▸ **Excerpt to read**
[Begin]
OIL prices fell more than 3 percent yesterday after a new report from Washington projected a cumulative US$7 trillion U.S. deficit for the next decade.

Prices initially swung higher, briefly touching US$75 per barrel for the first time in 10 months on new signals that consumers are feeling a little better about the economy.

Yet lingering questions about when and how fast any recovery might occur led to some volatile markets yesterday.

Benchmark crude for October delivery fell US$2.32 to settle at US$72.02 a barrel in trading on the New York Mercantile Exchange.

"Oil still struggles to follow through decisively with an upside breakout," PFGBest Research analyst Phil Flynn said in a note to clients yesterday. "Is oil destined to make new highs, or is it just a matter of time before we see a correction of massive proportions?"

The New York-based Conference Board provided a bit of good news when it said its Consumer Confidence index rose to 54.1 from an upwardly revised 47.4 in July. Economists surveyed by Thomson Reuters had expected a slight increase to 47.5.

Still, the index is well below 90, the minimum level associated with a healthy economy. Anything above 100 signals strong growth.

Energy prices have risen sharply this year mostly on the belief that the economy is getting better and demand will rebound soon. Still, the rules of supply and demand still apply to current prices and on Wednesday, the government will release its weekly report on how much supply we have.

Last week, a surprise drawdown in crude began a rally that ran through Monday, the fourth-consecutive day in which oil prices moved higher.

Despite optimism about recovery from recession, analysts say energy demand remains in the doldrums and seasonally lower demand for gasoline as the summer holidays end will exacerbate that weakness.

"In my view, oil prices will likely give in to the fundamentals in the coming week," said Victor Shum, an energy analyst with consultancy Purvin & Gertz in Singapore. "Seasonally, oil demand is lower in autumn, so reduced demand in the shoulder season may put further pressure on oil."

U.S. gasoline prices remain pretty much flat as the peak driving season is coming to an end.

The Energy Department late Monday reported that prices at the pump moved lower for the second straight week.

In other Nymex trading, gasoline for September delivery fell 4.21 cents to settle at US$2.007 a gallon and heating oil fell 6.75 cents to settle at US$1.8559 a gallon. Natural gas fell 4.1 cents to settle at US$2.882 per 1,000 cubic feet.

In London, Brent crude fell US$2.44 to settle at US$71.82.
[End]
▸ **Given entries**
[Begin]
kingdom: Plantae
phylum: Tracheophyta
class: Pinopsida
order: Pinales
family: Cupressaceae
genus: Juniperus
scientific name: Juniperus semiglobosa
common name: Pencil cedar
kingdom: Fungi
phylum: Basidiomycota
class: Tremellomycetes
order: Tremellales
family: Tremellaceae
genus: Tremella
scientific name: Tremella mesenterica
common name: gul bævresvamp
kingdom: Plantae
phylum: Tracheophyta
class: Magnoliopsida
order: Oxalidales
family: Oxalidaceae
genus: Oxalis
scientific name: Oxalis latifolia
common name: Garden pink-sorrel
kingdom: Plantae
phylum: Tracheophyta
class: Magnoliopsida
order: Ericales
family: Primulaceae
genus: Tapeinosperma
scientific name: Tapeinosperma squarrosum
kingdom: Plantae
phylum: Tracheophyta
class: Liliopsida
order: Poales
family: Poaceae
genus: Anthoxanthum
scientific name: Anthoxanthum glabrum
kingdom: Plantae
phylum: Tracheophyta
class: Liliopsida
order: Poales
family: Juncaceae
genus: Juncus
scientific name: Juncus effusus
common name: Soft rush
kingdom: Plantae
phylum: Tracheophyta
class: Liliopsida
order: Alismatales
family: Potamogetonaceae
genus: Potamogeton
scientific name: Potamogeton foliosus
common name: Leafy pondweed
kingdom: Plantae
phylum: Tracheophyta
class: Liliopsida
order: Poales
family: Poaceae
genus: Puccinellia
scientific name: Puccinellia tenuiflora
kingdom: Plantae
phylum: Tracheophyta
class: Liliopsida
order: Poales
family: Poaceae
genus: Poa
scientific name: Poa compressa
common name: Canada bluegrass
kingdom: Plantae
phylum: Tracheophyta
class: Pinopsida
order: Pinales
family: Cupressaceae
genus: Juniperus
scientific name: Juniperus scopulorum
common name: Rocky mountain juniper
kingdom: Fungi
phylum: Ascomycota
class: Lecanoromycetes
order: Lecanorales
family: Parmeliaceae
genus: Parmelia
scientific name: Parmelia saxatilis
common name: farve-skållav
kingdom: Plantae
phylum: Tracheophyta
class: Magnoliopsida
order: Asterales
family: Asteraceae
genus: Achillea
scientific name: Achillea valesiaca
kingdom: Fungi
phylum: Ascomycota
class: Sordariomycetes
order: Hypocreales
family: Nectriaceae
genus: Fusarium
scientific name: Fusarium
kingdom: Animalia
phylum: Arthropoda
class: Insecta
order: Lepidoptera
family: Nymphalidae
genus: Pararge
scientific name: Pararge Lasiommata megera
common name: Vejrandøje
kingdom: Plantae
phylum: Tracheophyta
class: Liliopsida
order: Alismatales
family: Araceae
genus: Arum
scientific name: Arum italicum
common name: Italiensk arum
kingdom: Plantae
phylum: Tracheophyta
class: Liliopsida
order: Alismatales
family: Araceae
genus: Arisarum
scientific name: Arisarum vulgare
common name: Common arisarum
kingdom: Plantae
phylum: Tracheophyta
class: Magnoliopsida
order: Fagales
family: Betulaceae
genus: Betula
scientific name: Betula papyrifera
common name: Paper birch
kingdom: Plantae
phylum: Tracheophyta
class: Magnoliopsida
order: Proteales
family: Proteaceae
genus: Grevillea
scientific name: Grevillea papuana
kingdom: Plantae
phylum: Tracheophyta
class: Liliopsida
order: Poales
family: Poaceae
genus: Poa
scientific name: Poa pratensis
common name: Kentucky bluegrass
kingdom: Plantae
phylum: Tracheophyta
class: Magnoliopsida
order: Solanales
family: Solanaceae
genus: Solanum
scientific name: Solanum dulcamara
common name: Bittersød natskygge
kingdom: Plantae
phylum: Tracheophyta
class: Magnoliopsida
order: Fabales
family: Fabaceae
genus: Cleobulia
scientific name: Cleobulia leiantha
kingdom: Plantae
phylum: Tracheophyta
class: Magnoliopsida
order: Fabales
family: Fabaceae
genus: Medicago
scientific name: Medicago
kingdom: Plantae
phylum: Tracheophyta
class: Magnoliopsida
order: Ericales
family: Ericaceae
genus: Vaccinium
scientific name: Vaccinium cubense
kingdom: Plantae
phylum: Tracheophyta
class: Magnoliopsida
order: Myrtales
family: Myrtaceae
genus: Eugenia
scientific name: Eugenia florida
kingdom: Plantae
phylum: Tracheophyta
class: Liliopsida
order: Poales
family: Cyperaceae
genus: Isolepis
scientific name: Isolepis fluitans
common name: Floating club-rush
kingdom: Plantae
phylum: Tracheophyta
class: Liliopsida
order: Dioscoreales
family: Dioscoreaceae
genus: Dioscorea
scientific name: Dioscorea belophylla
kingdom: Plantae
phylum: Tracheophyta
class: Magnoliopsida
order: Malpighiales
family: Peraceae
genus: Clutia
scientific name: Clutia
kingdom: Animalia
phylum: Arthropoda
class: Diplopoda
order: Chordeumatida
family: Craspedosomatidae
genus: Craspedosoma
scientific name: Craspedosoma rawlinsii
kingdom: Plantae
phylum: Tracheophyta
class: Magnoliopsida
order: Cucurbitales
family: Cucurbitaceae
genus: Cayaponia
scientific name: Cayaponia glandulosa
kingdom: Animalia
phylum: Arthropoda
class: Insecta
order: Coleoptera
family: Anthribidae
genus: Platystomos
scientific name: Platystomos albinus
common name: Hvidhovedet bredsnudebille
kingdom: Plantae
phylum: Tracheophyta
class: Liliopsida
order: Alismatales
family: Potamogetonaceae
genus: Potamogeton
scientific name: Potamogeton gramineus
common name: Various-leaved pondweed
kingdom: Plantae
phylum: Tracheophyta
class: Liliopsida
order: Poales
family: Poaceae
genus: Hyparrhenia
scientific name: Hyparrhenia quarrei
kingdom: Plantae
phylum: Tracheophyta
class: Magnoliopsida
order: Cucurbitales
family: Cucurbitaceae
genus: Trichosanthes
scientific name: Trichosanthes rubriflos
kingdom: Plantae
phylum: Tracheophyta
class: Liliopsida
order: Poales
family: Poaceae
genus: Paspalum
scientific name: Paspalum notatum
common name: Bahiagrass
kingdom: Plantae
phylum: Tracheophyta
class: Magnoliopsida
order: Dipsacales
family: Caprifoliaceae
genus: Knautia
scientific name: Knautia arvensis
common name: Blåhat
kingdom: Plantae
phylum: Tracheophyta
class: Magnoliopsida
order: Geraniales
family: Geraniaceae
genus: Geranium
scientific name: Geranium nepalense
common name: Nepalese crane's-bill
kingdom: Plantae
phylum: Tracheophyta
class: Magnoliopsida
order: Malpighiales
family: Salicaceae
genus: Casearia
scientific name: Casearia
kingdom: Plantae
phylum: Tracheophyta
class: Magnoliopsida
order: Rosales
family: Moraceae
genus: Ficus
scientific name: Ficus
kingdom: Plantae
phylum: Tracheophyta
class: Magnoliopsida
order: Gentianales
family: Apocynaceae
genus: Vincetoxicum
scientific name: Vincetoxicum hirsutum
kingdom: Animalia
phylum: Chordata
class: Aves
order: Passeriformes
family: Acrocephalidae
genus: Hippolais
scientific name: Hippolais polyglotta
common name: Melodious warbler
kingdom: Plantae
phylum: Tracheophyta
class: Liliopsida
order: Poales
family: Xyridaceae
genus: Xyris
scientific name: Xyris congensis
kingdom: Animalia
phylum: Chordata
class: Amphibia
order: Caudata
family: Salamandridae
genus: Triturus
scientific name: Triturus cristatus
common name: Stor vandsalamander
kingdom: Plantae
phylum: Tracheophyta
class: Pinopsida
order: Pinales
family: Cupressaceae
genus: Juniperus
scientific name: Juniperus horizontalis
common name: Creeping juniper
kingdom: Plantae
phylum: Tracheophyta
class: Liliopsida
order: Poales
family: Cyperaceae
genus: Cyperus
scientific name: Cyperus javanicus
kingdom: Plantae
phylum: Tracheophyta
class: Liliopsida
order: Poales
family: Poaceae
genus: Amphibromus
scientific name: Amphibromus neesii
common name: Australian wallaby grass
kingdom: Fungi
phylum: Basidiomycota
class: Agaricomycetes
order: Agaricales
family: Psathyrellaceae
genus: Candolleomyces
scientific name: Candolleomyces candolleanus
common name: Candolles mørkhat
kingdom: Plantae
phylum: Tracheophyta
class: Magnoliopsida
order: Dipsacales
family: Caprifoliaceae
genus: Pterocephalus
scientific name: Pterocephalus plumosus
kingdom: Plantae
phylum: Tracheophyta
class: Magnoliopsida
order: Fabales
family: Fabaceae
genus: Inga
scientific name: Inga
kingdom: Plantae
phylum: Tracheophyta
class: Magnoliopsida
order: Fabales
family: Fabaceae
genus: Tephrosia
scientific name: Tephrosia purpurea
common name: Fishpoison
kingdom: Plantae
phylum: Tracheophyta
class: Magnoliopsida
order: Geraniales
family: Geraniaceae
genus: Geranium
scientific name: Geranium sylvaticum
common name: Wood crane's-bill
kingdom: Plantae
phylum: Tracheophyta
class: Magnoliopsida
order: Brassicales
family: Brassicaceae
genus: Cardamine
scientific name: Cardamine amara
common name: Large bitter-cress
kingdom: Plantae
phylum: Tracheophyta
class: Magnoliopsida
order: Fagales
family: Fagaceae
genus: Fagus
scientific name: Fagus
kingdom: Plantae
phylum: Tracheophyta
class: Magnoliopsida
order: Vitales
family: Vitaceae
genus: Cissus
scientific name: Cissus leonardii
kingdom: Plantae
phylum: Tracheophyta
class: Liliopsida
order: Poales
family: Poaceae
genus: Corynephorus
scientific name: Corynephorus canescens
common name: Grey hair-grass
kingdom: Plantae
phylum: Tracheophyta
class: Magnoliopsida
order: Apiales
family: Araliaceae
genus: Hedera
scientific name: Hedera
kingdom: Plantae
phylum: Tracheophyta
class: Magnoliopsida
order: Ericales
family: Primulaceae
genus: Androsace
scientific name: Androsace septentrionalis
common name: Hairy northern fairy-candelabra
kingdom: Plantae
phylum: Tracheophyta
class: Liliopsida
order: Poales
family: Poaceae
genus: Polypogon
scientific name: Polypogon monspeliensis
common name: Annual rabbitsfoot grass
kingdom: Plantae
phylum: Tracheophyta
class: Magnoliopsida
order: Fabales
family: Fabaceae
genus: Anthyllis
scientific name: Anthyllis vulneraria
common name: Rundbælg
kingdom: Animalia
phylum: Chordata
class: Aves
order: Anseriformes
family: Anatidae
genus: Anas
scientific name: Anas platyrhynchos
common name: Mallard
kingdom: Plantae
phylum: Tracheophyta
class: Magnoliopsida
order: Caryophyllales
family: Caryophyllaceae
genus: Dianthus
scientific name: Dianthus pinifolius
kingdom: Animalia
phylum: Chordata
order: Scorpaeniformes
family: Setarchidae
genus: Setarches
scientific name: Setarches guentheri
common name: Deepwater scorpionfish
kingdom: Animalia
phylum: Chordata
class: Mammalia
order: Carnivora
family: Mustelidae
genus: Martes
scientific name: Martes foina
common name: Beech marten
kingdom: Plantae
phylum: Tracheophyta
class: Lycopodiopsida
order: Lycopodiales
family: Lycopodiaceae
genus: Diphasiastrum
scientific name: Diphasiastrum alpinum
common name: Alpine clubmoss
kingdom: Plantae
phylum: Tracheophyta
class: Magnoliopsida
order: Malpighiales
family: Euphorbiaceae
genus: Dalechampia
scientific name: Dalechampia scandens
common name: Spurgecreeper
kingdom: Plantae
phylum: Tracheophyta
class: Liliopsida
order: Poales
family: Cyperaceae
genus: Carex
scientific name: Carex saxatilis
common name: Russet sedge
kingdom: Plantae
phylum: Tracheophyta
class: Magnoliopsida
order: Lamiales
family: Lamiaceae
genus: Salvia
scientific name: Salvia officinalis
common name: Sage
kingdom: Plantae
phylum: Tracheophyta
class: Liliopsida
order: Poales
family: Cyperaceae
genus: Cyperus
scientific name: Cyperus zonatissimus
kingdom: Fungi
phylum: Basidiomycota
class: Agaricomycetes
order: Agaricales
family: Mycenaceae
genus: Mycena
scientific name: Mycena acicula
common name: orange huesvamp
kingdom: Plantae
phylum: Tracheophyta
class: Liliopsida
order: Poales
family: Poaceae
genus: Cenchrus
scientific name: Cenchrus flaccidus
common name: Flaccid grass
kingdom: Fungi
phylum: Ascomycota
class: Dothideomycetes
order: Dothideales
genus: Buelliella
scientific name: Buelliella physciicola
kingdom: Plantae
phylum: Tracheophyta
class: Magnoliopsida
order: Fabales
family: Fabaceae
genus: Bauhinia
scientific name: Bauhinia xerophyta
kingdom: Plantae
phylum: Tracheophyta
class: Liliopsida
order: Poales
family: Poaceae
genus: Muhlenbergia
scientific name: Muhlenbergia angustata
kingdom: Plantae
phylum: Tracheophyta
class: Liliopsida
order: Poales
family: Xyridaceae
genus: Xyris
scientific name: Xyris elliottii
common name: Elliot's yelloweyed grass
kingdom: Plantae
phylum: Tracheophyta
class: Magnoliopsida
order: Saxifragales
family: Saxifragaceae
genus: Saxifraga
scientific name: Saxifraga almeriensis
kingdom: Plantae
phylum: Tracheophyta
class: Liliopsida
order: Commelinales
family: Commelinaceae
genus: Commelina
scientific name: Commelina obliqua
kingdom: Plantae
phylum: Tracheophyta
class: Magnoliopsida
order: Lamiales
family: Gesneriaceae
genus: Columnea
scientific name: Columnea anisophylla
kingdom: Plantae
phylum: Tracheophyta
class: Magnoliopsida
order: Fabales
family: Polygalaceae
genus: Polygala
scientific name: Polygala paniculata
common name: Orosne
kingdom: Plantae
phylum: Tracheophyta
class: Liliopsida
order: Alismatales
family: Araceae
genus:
[End]
▸ **Set of tasks**
a. Copy the oil prices article word for word, from "Despite optimism about" up to and including "exacerbate that weakness.".
b. Answer these questions from the oil prices article:
(i) At what price per barrel did benchmark crude for October delivery settle on the New York Mercantile Exchange?
(ii) To what level did the Conference Board's Consumer Confidence index rise?
(iii) Which consultancy does energy analyst Victor Shum work for?
c. List every commodity in the oil prices article for which a settlement price is given, along with that price.
The records were taken from a separate source and are unrelated to the oil prices article.

▸ **Solutions to the exercise**
a.
Despite optimism about recovery from recession, analysts say energy demand remains in the doldrums and seasonally lower demand for gasoline as the summer holidays end will exacerbate that weakness.

b.
(i) US$72.02 a barrel
(ii) 54.1
(iii) Purvin & Gertz, in Singapore

c.
- Benchmark crude for October delivery: US$72.02 a barrel
- Gasoline for September delivery: US$2.007 a gallon
- Heating oil: US$1.8559 a gallon
- Natural gas: US$2.882 per 1,000 cubic feet
- Brent crude: US$71.82